'Old' Europe struggles with pension

By John Leicester, The Miami Herald (Florida)

October 19, 2003  

European countries like France are dealing with a massive aging problem and the subsequent lack of pension funds for millions of current and future retirees.

After decades as a teacher, Francelise Madassamy envisioned a leisurely retirement in southern France, with occasional trips to Guadeloupe, the French Caribbean Island where she was born.

But her dreams have been clouded by new pension cuts, the government's response to an aging crisis looming over France's retirement system. Because of the cutbacks, she'll navigate her golden years with tightened purse strings. She'll retire on about $1,725 a month, some $345 less than she'd expected.

''I'll have to make fewer trips; I'm already traveling less now,'' said the 50-year-old, who aims to stop working at 60. ``I'm having to think about retirement differently.''

Giving new meaning to the term ''Old Europe,'' countries from France to Germany, Italy to Austria and beyond are grappling with a gargantuan problem: Millions of post-World War II baby boomers are trooping toward retirement, and their governments can't foot the astronomical pension bill.

For politicians, experts say, the choice is stark: Reform pensions now, or risk crippling economic, social and even political costs down the line.

''The more you wait, the more difficult it becomes,'' said Robert Holzmann, an Austrian economist at the World Bank. Failure to reform will force cutbacks that would ``hit those who have the least capacity to react, who are the old and the very old.''

Such warnings don't sit well with powerful trade unions and Europeans steeped in the idea of the state's providing amply in old age.
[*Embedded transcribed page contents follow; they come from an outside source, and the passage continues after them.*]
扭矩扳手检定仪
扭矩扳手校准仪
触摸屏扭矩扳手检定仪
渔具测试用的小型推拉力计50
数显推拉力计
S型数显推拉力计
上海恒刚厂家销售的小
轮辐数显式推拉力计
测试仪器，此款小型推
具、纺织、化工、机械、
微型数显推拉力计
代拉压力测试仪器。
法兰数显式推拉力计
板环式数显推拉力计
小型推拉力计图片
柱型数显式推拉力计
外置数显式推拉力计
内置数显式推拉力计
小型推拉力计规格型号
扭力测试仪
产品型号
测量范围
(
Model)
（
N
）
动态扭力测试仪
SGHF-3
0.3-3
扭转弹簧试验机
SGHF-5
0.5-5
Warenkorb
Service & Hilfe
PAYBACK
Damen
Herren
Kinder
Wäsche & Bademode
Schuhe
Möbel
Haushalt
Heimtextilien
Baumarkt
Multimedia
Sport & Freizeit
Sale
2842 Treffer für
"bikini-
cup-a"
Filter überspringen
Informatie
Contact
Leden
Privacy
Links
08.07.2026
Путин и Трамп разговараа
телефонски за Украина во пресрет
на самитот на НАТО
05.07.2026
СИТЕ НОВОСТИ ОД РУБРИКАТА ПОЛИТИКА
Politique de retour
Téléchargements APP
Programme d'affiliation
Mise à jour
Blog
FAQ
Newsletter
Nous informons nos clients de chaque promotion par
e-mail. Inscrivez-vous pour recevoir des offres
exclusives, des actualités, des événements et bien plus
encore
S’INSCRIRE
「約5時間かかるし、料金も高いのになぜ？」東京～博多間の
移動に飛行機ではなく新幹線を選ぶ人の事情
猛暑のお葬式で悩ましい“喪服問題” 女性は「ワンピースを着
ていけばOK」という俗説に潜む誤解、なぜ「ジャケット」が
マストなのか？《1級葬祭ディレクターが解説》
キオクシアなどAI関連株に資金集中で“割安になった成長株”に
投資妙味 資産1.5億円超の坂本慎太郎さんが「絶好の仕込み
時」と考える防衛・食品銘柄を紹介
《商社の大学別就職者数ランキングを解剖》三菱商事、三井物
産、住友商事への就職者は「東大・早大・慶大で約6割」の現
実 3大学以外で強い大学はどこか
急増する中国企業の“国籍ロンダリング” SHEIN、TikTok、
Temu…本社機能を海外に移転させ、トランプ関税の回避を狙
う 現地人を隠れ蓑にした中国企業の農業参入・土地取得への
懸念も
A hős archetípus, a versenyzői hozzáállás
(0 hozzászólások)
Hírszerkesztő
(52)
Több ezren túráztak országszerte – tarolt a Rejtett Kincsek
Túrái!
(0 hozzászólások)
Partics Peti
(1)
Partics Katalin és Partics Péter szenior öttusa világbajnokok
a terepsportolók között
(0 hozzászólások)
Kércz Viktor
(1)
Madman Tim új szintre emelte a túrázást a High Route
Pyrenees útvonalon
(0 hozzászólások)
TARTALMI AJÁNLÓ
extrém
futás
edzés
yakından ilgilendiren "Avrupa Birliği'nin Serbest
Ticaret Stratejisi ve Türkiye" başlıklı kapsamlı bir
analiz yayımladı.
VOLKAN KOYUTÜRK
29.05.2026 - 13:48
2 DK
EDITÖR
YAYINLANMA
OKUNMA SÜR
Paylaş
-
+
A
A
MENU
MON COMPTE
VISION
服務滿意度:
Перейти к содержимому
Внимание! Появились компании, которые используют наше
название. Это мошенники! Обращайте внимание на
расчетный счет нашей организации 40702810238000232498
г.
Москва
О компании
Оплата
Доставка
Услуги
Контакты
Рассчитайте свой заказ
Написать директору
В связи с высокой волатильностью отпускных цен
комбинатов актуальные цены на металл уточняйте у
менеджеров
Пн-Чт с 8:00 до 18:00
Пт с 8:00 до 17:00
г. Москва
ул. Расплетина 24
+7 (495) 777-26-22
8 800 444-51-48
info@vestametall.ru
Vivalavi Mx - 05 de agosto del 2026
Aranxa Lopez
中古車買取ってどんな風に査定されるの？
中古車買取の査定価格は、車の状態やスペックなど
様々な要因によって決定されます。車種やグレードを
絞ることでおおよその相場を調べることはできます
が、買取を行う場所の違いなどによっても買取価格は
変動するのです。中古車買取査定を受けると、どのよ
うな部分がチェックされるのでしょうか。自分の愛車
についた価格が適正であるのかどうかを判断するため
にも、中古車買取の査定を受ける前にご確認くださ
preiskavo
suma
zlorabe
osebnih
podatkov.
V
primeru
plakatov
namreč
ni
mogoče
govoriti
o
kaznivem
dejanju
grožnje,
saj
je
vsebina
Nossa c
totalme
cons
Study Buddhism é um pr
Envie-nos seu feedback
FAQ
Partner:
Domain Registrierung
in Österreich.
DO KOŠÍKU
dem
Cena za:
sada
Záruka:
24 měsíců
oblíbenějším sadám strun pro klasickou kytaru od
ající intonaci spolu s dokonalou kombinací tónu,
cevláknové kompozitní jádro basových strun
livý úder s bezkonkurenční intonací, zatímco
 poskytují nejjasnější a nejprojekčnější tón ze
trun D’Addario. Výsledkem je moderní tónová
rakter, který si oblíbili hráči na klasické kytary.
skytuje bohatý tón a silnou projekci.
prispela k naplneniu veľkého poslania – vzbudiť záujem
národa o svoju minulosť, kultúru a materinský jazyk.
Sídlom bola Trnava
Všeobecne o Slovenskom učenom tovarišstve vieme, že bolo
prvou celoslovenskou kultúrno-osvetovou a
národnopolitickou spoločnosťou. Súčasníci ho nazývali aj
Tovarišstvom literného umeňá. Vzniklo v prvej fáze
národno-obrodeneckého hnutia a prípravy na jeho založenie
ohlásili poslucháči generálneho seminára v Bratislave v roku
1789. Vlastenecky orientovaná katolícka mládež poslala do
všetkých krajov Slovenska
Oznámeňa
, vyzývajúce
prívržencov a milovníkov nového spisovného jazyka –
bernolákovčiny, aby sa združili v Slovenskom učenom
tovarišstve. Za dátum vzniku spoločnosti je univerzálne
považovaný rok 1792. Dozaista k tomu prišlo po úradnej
Italy's three largest unions are calling for a four-hour general strike on Oct. 24 after Premier Silvio Berlusconi said on prime-time TV that without reform, ``the state won't be able to pay pensions, and the elderly won't be able to live on their pensions.''

On Friday, the German parliament votes on plans to reform unemployment benefits and social security, stage two of reforms to trim welfare and revive Europe's largest economy. Chancellor Gerhard Schroeder has warned his very survival in office depends on pushing through the reform package.

Sporadic strikes over welfare hobbled transport and schools in France this spring, and in June, retirement reforms sparked postwar Austria's biggest strike.

''What's happening in Austria is not reform. People are just going to be denied what they deserve. I have to face the fact that I'll not have the money to pay for my basic needs,'' said Peter Preisinger, a 42-year-old computer specialist in Vienna.